Re: question about catalyst and TreeNode

2016-03-15 Thread Michael Armbrust
Trees are immutable, and TreeNode takes care of copying unchanged parts of
the tree when you are doing transformations.  As a result, even if you do
construct a DAG with the Dataset API, the first transformation will turn it
back into a tree.

The only exception to this rule is when we share the results of plans after
an Exchange operator.  This is the last step before execution and sometimes
turns the query into a DAG to avoid redundant computation.

On Tue, Mar 15, 2016 at 9:01 AM, Koert Kuipers  wrote:

> i am trying to understand some parts of the catalyst optimizer. but i
> struggle with one bigger picture issue:
>
> LogicalPlan extends TreeNode, which makes sense since the optimizations
> rely on tree transformations like transformUp and transformDown.
>
> but how can a LogicalPlan be a tree? isnt it really a DAG? if it is
> possible to create diamond-like operator dependencies, then assumptions
> made in tree transformations could be wrong? for example pushing a limit
> operator down into a child sounds safe, but if that same child is also used
> by another operator (so it has another parent, no longer a tree) then its
> not safe at all.
>
> what am i missing here?
> thanks! koert
>


question about catalyst and TreeNode

2016-03-15 Thread Koert Kuipers
i am trying to understand some parts of the catalyst optimizer. but i
struggle with one bigger picture issue:

LogicalPlan extends TreeNode, which makes sense since the optimizations
rely on tree transformations like transformUp and transformDown.

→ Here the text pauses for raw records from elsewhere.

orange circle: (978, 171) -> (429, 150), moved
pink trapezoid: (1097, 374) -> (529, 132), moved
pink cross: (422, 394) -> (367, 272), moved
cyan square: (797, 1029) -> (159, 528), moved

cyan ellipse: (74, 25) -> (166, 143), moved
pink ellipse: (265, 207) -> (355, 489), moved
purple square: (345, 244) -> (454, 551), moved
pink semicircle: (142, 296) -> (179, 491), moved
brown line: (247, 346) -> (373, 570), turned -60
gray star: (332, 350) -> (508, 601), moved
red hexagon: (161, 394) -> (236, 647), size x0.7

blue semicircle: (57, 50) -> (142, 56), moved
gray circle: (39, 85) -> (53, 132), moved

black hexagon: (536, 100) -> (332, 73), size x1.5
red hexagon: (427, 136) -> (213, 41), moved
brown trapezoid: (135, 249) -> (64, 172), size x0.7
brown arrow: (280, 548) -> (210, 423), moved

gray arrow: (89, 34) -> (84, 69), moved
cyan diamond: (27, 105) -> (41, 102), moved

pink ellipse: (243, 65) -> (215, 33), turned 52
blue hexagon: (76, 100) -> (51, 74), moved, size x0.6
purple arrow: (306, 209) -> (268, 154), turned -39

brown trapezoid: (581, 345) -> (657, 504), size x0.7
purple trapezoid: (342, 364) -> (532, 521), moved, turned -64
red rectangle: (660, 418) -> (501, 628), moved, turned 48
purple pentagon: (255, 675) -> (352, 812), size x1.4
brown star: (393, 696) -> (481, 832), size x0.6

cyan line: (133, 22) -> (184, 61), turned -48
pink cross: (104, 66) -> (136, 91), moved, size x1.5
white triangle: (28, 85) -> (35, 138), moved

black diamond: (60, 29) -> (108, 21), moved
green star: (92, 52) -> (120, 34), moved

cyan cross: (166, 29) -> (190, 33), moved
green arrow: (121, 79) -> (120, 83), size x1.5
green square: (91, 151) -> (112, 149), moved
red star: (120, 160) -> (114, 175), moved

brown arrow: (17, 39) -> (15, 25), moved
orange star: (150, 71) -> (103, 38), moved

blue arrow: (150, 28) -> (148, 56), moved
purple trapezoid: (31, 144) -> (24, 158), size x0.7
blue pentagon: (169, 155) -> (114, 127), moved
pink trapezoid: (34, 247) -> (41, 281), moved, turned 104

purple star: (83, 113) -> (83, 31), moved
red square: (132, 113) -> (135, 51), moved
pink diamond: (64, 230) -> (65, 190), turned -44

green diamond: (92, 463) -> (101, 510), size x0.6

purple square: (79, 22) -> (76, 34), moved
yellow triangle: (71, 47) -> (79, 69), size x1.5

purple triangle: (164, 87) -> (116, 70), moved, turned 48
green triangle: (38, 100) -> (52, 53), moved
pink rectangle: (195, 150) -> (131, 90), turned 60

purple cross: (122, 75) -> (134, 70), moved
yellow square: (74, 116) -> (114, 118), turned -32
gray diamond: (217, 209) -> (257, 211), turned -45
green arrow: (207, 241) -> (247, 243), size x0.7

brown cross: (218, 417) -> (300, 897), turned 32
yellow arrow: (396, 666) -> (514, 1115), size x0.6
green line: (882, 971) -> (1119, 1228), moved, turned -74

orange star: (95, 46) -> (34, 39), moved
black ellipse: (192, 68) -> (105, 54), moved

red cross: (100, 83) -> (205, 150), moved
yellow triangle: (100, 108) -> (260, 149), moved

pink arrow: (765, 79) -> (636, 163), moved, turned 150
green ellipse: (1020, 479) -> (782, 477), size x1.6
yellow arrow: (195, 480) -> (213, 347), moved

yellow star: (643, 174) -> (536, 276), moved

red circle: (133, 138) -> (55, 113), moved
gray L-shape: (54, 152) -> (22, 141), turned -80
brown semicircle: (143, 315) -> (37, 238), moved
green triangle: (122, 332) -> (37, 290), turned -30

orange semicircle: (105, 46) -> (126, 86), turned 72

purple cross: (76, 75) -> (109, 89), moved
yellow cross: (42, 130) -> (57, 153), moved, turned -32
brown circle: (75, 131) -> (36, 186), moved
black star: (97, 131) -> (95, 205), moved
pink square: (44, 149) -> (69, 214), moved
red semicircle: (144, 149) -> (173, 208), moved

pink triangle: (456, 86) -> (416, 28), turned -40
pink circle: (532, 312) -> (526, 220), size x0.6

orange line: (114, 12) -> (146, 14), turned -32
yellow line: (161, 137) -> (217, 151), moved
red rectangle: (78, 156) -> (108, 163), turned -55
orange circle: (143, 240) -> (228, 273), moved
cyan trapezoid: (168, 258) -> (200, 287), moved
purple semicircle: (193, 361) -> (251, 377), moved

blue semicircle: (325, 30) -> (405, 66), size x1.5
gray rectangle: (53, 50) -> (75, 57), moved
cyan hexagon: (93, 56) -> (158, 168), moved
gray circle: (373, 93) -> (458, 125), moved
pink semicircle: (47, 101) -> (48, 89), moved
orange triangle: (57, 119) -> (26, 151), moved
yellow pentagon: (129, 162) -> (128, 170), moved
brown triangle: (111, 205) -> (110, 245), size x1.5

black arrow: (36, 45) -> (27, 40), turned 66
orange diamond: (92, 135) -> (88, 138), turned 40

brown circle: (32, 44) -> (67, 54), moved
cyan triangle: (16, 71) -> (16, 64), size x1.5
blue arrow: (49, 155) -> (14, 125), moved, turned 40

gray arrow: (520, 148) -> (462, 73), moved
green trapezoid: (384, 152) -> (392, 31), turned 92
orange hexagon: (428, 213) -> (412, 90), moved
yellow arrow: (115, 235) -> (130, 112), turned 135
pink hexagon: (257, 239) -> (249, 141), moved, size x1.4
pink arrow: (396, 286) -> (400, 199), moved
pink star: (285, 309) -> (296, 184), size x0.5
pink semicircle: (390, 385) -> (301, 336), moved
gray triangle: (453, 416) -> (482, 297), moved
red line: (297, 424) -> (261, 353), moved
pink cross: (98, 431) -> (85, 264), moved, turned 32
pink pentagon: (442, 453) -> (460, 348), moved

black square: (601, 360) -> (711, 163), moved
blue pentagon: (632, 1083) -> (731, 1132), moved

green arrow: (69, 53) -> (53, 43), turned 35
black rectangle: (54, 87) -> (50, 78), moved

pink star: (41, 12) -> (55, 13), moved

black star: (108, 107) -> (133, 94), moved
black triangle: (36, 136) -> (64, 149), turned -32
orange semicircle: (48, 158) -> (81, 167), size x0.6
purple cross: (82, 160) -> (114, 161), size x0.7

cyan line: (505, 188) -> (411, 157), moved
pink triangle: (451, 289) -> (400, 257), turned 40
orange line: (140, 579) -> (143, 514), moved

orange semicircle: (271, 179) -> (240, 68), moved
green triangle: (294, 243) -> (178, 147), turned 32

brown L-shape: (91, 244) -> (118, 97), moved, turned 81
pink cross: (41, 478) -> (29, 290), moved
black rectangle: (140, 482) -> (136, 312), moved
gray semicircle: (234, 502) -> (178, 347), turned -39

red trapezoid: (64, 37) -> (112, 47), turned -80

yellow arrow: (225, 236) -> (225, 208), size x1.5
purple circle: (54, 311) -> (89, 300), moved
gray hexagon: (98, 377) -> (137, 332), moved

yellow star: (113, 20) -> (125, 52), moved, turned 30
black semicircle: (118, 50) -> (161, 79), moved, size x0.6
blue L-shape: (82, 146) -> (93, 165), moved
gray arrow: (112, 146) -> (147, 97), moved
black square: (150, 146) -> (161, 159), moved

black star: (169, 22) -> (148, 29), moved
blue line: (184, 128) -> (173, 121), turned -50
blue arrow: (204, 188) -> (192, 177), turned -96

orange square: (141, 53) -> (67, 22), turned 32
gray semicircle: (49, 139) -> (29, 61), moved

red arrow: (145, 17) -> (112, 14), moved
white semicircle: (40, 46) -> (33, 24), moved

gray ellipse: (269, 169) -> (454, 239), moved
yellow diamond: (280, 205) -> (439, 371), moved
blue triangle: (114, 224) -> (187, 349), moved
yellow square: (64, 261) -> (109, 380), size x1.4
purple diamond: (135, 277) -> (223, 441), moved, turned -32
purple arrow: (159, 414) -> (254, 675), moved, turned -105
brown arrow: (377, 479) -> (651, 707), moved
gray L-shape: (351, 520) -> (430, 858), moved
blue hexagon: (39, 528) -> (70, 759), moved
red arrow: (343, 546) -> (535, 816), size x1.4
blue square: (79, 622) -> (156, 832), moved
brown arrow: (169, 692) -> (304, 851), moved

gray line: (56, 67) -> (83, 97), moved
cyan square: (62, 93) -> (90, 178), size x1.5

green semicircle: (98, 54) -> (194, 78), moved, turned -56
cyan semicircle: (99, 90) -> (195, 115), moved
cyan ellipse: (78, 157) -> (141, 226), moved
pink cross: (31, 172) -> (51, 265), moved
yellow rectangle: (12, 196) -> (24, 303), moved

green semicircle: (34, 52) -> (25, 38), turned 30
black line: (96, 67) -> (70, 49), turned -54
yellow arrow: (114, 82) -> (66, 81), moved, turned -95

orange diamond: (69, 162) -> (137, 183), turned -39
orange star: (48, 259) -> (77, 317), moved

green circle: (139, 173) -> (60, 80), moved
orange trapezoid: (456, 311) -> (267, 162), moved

but how can a LogicalPlan be a tree? isnt it really a DAG? if it is
possible to create diamond-like operator dependencies, then assumptions
made in tree transformations could be wrong? for example pushing a limit
operator down into a child sounds safe, but if that same child is also used
by another operator (so it has another parent, no longer a tree) then its
not safe at all.

what am i missing here?
thanks! koert